As Margaret Helfgott had stated that many people in these categories were critical of the film's portrayal of Peter Helfgott, Macgregor, in his letter, called for them to come forward. None did so.
Helfgott's mother said the film haunted her and that she felt "an evil had been done".
Critics also claim that Helfgott's pianistic ability is grossly exaggerated. In a journal article, the New Zealand philosopher Denis Dutton claims that Helfgott's piano playing during his comeback in the latter part of the 1990s has "severe technical and aesthetic deficiencies which would be unacceptable in any musician whose reputation had not been inflated beyond recognition". Dutton claims that, while listening to the movie, he covered his eyes during the parts where Helfgott's playing was used in order to concentrate entirely on the music, and not be distracted by the acting. He felt that the musicianship, when perceived in isolation, was not of a particularly high standard.

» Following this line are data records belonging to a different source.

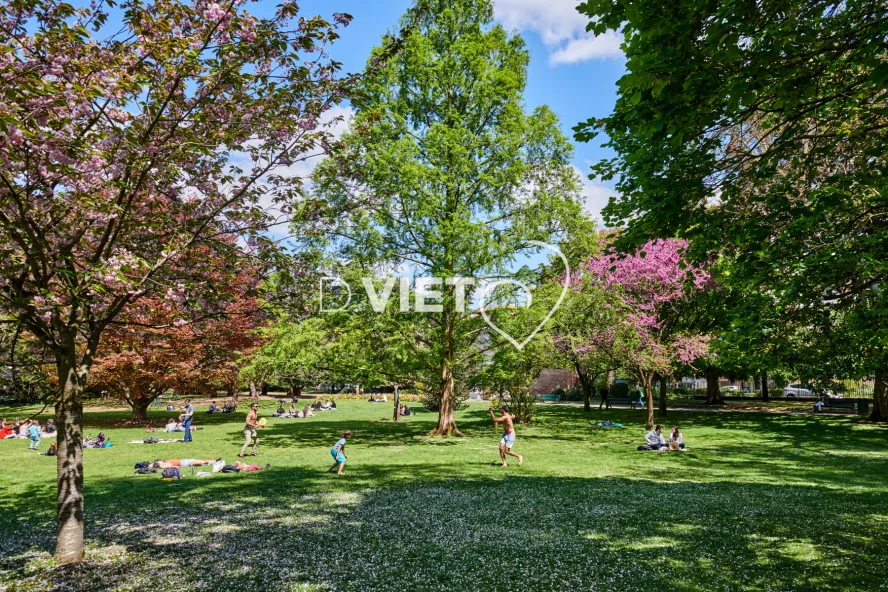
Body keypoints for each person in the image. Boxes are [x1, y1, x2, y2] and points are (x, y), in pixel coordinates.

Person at [152, 458, 217, 469]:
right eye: (158, 462)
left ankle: (212, 461)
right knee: (198, 462)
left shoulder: (165, 462)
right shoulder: (165, 465)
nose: (159, 460)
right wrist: (160, 465)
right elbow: (170, 466)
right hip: (183, 463)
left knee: (199, 461)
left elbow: (151, 465)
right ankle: (212, 462)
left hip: (183, 461)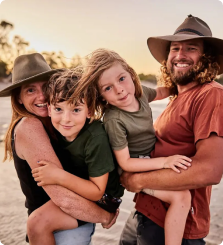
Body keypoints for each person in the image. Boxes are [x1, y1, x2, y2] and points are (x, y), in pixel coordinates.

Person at [70, 48, 194, 245]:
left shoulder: (140, 94)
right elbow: (126, 163)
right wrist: (165, 162)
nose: (119, 89)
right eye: (107, 88)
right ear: (102, 97)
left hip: (150, 159)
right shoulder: (114, 119)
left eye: (121, 79)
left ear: (130, 73)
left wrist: (184, 86)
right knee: (182, 197)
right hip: (134, 171)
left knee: (185, 182)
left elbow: (162, 92)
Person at [118, 14, 223, 245]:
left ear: (206, 57)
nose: (179, 55)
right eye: (175, 48)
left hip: (176, 226)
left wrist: (139, 181)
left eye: (191, 48)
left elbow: (210, 170)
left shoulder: (211, 94)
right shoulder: (177, 96)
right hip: (145, 211)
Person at [0, 53, 118, 245]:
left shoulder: (59, 124)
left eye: (45, 87)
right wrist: (105, 216)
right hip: (59, 228)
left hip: (74, 220)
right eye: (30, 90)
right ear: (19, 98)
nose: (41, 96)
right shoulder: (29, 126)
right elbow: (63, 198)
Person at [29, 68, 124, 245]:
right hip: (80, 188)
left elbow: (97, 192)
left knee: (37, 223)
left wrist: (58, 176)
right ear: (49, 109)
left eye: (76, 110)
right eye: (58, 108)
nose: (66, 119)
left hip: (103, 200)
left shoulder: (96, 138)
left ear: (89, 111)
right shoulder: (56, 130)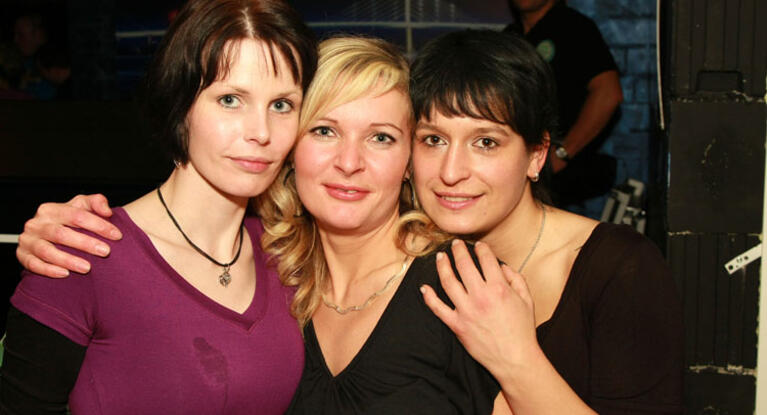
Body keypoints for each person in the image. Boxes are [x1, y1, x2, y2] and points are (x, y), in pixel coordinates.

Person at [10, 34, 508, 414]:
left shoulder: (464, 286)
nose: (349, 162)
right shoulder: (274, 266)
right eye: (324, 131)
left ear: (410, 159)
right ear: (290, 148)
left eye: (380, 137)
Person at [1, 0, 317, 413]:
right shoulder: (83, 251)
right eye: (230, 99)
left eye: (281, 105)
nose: (261, 131)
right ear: (180, 104)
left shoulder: (290, 255)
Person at [411, 30, 683, 413]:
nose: (451, 172)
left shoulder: (619, 268)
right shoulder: (404, 260)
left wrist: (514, 356)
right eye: (433, 140)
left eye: (486, 142)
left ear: (537, 155)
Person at [506, 0, 624, 208]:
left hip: (558, 178)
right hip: (517, 170)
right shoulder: (510, 37)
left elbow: (609, 93)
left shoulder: (574, 27)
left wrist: (562, 153)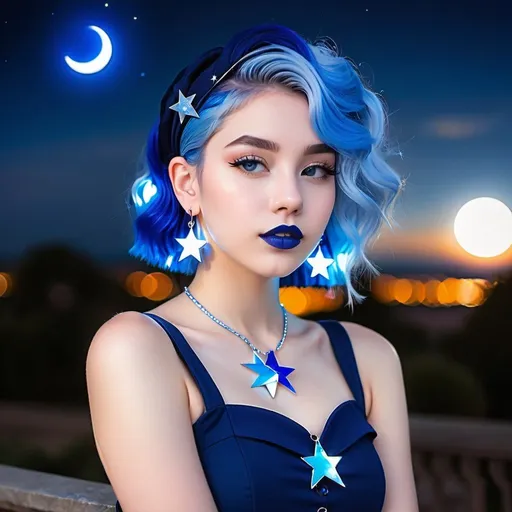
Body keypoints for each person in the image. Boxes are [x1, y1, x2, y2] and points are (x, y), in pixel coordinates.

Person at [86, 22, 418, 512]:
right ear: (187, 184)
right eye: (250, 163)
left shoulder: (370, 358)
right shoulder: (138, 349)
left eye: (315, 169)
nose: (289, 198)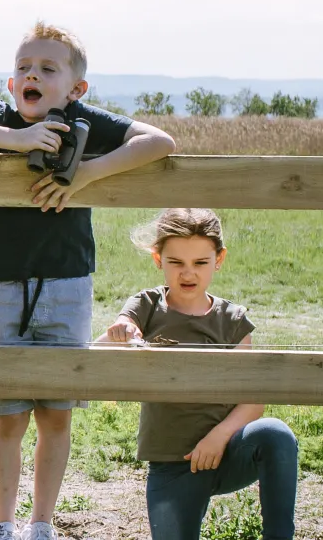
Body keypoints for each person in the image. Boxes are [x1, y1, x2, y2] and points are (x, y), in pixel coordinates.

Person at [0, 22, 175, 540]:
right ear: (11, 82)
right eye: (23, 68)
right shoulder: (1, 119)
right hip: (2, 288)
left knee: (57, 415)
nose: (31, 76)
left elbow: (160, 141)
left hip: (67, 286)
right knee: (7, 417)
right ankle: (3, 525)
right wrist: (16, 140)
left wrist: (89, 173)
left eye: (46, 68)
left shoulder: (82, 120)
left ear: (76, 88)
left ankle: (42, 524)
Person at [100, 208, 297, 540]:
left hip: (227, 450)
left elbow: (253, 400)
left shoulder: (232, 320)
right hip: (172, 462)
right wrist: (120, 332)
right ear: (158, 259)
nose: (188, 273)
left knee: (275, 433)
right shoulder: (147, 306)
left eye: (200, 262)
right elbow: (101, 348)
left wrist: (218, 437)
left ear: (219, 259)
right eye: (176, 262)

Helfgott's recent tours have been well attended because, according to Dutton, Shine's irresponsible glamorisation of Helfgott's ability has attracted a new audience who are not deeply involved in the sound of Helfgott's playing, thereby, he says, drawing deserved public attention away from pianists who are more talented and disciplined.
The early career triumphs documented by the film are factual. Violin virtuoso Isaac Stern wanted to bring Helfgott to the US to mentor; conductor Daniel Barenboim was a great admirer; and Helfgott's Royal College of Music tutors did indeed praise his playing in such terms as "sheer genius". But the film's makers have pointed out that critics of Helfgott's present-day technical ability are missing the point – which is not that Helfgott is now one of the world's great pianists (a claim that has never been made), but that the love of his wife enabled him to sufficiently recover from a long and bitter struggle with mental illness to play again for audiences.
- "With a Girl Like You" (Reg Presley) – The Troggs
- "Why Do They Doubt Our Love" written & perf by Johnny O'Keefe
- Polonaise in A flat major, Op. 53 (Frédéric Chopin) – Ricky Edwards
- "Fast zu Ernst" – Scenes from Childhood, Op. 15 (Robert Schumann) – Wilhelm Kempff
- La Campanella (Franz Liszt) – David Helfgott
- Hungarian Rhapsody No. 2 in C sharp minor (Liszt) – David Helfgott
- "The Flight of the Bumble Bee" (Nikolai Rimsky-Korsakov) – David Helfgott
- Gloria, RV 589 (Antonio Vivaldi)
- "Un sospiro" (Liszt) – David Helfgott
- "Nulla in mundo pax sincera" Vivaldi – Jane Edwards (vocals), Geoffrey Lancaster (harpsichord), Gerald Keuneman (cello)
- "Daisy Bell" (Harry Dacre) – Ricky Edwards
- "Funiculi, Funicula" (Luigi Denza)
- Piano Concerto No. 3 in D minor, Op. 30 (Sergei Rachmaninoff) – David Helfgott
- Prelude in C sharp minor, Op. 3, No. 2 (Rachmaninoff) – David Helfgott
- Symphony No. 9 in D minor, Op. 125 (Ludwig van Beethoven)
- Sonata No. 23 in F minor, "Appassionata", Op. 57 (Beethoven) – Ricky Edwards
- Prelude in D flat major, "Raindrop", Op. 28, No. 15 (Chopin)
Shine received critical acclaim. On Rotten Tomatoes, the film holds a 90% rating, with an average score of 8.1/10, based on 42 reviews. On Metacritic, the film has a 87 (out of 100), based on 25 critics, indicating "universal acclaim".
Shine grossed $35,892,330 in the United States and Canada. The film also grossed $10,187,418 at the box office in Australia.